"[...] o inóspito, árido e descurado processo encontra-se estreitamente relacionado com as correntes espirituais dos povos e [...] as suas diversas concretizações devem ser incluídas entre os mais importantes testemunhos da cultura" (F. Klein (1902))



16/11/2016

Jurisprudência (481)



 
Execução por custas;
sigilo profissional


1. O sumário de RE 16/6/2016 (494/13.4TBSSB.E1) é o seguinte:

Não há lugar ao levantamento do sigilo profissional quando o que se pretende é obter informação sobre a existência de contas bancárias para posterior instauração de uma execução por custas.

2. Na fundamentação do acórdão afirma-se o seguinte:
 
"O «Ministério Público apenas instaura a execução quando sejam conhecidos bens penhoráveis do devedor que se afigurem suficientes face ao valor da execução, abstendo-se de a instaurar quando a dívida seja de montante inferior aos custos da actividade e às despesas prováveis da execução» (art.º 35.º, n.º 4, Reg.
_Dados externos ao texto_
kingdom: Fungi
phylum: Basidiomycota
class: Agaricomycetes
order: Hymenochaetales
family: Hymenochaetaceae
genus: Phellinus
Custas Processuais).
 
É nesta fase de averiguação de bens que se coloca o problema de que aqui se trata. 
 
Valerá a intimidade das contas bancárias mais que a dívida de custas? 
 
Geralmente, o problema coloca-se pondo em confronto, em termos relativamente abstractos, o interesse na realização da justiça e o interesse tutelado pelo dever do sigilo. 
 
O interesse na realização da justiça concretiza-se em cada causa pelos seus contornos, designadamente, pelo que ali se discute. Ou seja, é considerando o objecto do litígio, e para a resolução deste, que se deve fazer o confronto entre os interesses opostos. Assim, por exemplo, é relevante a informação bancário num inventário subsequente a um divórcio «quando a obtenção da informação relativa a contas bancárias é imprescindível ao relacionamento dos bens que possam integrar esse património comum e reporta-se ao período de tempo de vida conjunta do casal» (ac. da Relação de Guimarães, de 10 de Novembro de 2011); mas já não o é numa acção em que se discute o preço da compra de um terreno, condições de pagamento e se este foi realizado quando o que se pede é que o Banco informe a data em que foi pedido um empréstimo para a construção de uma casa nesse terreno e em que foi entregue a primeira tranche (ac. da Relação de Coimbra, de 28 de Abril de 2015). É necessário que a informação seja pertinente, relacionada com o objecto do processo.
 
E isto, fundamentalmente, porque o levantamento do sigilo profissional visa o acesso a meios de prova que de outra forma se não poderiam obter. Não é por acaso que o problema vem colocado no âmbito da prova. É com vista à preparação da decisão que a prova deve ser produzida e este incidente é próprio deste momento processual.
 
A necessidade da prova dos factos alegados numa acção, particularmente com a utilização de certos meios de prova, sobrepõe-se ao interesse protegido pelo sigilo bancário (a confidencialidade). O levantamento do sigilo é ordenado quando a informação solicitada seja relevante para a sentença.
 
Mas aqui não é este o problema.
 
A realização da justiça diz respeito à decisão das causas, tem que ver com o conteúdo da sentença, o modo como esta dirime o conflito entre as partes. Nada tem que ver com a cobrança de custas.
 
Sem dúvida que é de todo o interesse que as custas sejam pagas. Mas isto já não integra o referido interesse, em abstracto, de realização da justiça. O interesse aqui é outro, é de natureza tributária e tem que ver, apenas, com a percepção de receitas do Estado. O exequente pretende saber se o executado tem contas bancárias para, em função desse conhecimento, cobrar coercivamente as custas em dívida.
 
No nosso caso, não estamos perante o interesse na boa decisão de uma causa, o interesse numa justa e real (no sentido de que se apoia em factos bem demonstrados) composição do litígio, mas apenas o interesse de ordem patrimonial e com vista à obtenção de uma receita: averiguar se a A. é titular de contas bancárias para propor uma execução por custas.
 
Não se trata aqui do interesse na realização da justiça no que respeita à sua função material: preparar uma sentença com todos os elementos probatórios disponíveis.
 
Entendemos, pois, que não há lugar à ponderação dos interesses em causa previstos na lei pois que um deles não existe sequer."